Wednesday, February 28, 2007

Dental Luxury

I'm sure you've heard the story of the 12 year old boy who died from an infection to his brain caused by a tooth abscess.
His mom has 3 jobs, all minimum wage without benefits.
Their medicaid has been reduced.
Very few dentists take medicaid patients anyway.
His Mom was trying to deal with his 10 year old brother who was struggling with 3 rotting teeth.
Without access to basic healthcare, this child is now a casualty of the system.
Can you imagine the pain of a Mom who is working her hardest, and still unable to meet the basic physical needs in her kids.

Today I thank God that I can take my children to the doctor and dentist when necessary. I even get to take them for preventative health care. I have a voice in the system. I have medical practitioners in my circle who will see me and treat me with dignity and respect. I am able to provide medicine, vitamins, chiropractic care when needed.

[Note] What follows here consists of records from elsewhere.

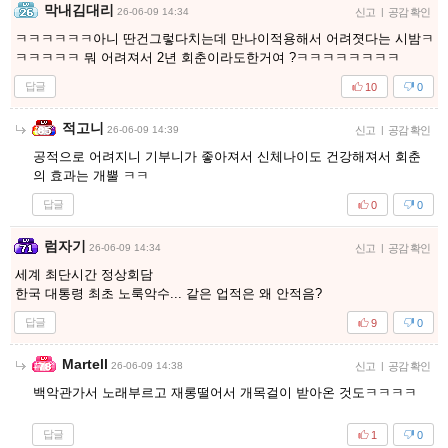
막내김대리
26-06-09 14:34
신고
|
공감 확인
ㅋㅋㅋㅋㅋㅋ아니 딴건그렇다치는데 만나이적용해서 어려졋다는 시밤ㅋ
ㅋㅋㅋㅋㅋ 뭐 어려져서 2년 회춘이라도한거여 ?ㅋㅋㅋㅋㅋㅋㅋㅋ
답글
10
0
적고니
26-06-09 14:39
신고
|
공감 확인
공적으로 어려지니 기부니가 좋아져서 신체나이도 건강해져서 회춘
의 효과는 개뿔 ㅋㅋ
답글
0
0
럼자기
26-06-09 14:34
신고
|
공감 확인
세계 최단시간 정상회담
한국 대통령 최초 노룩악수... 같은 업적은 왜 안적음?
답글
9
0
Martell
26-06-09 14:38
신고
|
공감 확인
백악관가서 노래부르고 재롱떨어서 개목걸이 받아온 것도ㅋㅋㅋㅋ
답글
1
0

Today my heart aches for those who can't do the same. Is there a question that the system needs work? I have copied part of a post from Larry James about basic housing needs. Dental and Medical care is hardly on the radar screen when you are struggling to find a place to live.

"Fourteen million American households now spend more than 50% of their income to cover housing costs or they live in substandard housing conditions. For some households it is both.In 70% of the nation’s 200 largest metropolitan areas, middle class workers (nurses, teachers, janitors, retail clerks, firemen and police officers) don’t earn enough to qualify to purchase even a modest home.In Dallas, Texas, one of the nation’s wealthiest areas, only 42% of the households occupy homes that they own.Over the past ten years, the U. S. lost 2,000,000 affordable rental homes because of soaring markets, the decline of federal housing subsidies, owner divestment and age and deterioration.Hard fact of life in the USA: For every new affordable unit built, two are razed, abandoned or redeveloped as high cost rentals.The affordable housing crisis connects to a host of other urban challenges. Housing and community environment are crucial factors for success and vigor when it comes to public education, economic development, public safety, employment, transportation and health/wellness."

1 comment:

Amy said...

We are so blessed to be able to take care of the necessities. And what I consider necessities are luxuries for most of the world. It is humbling.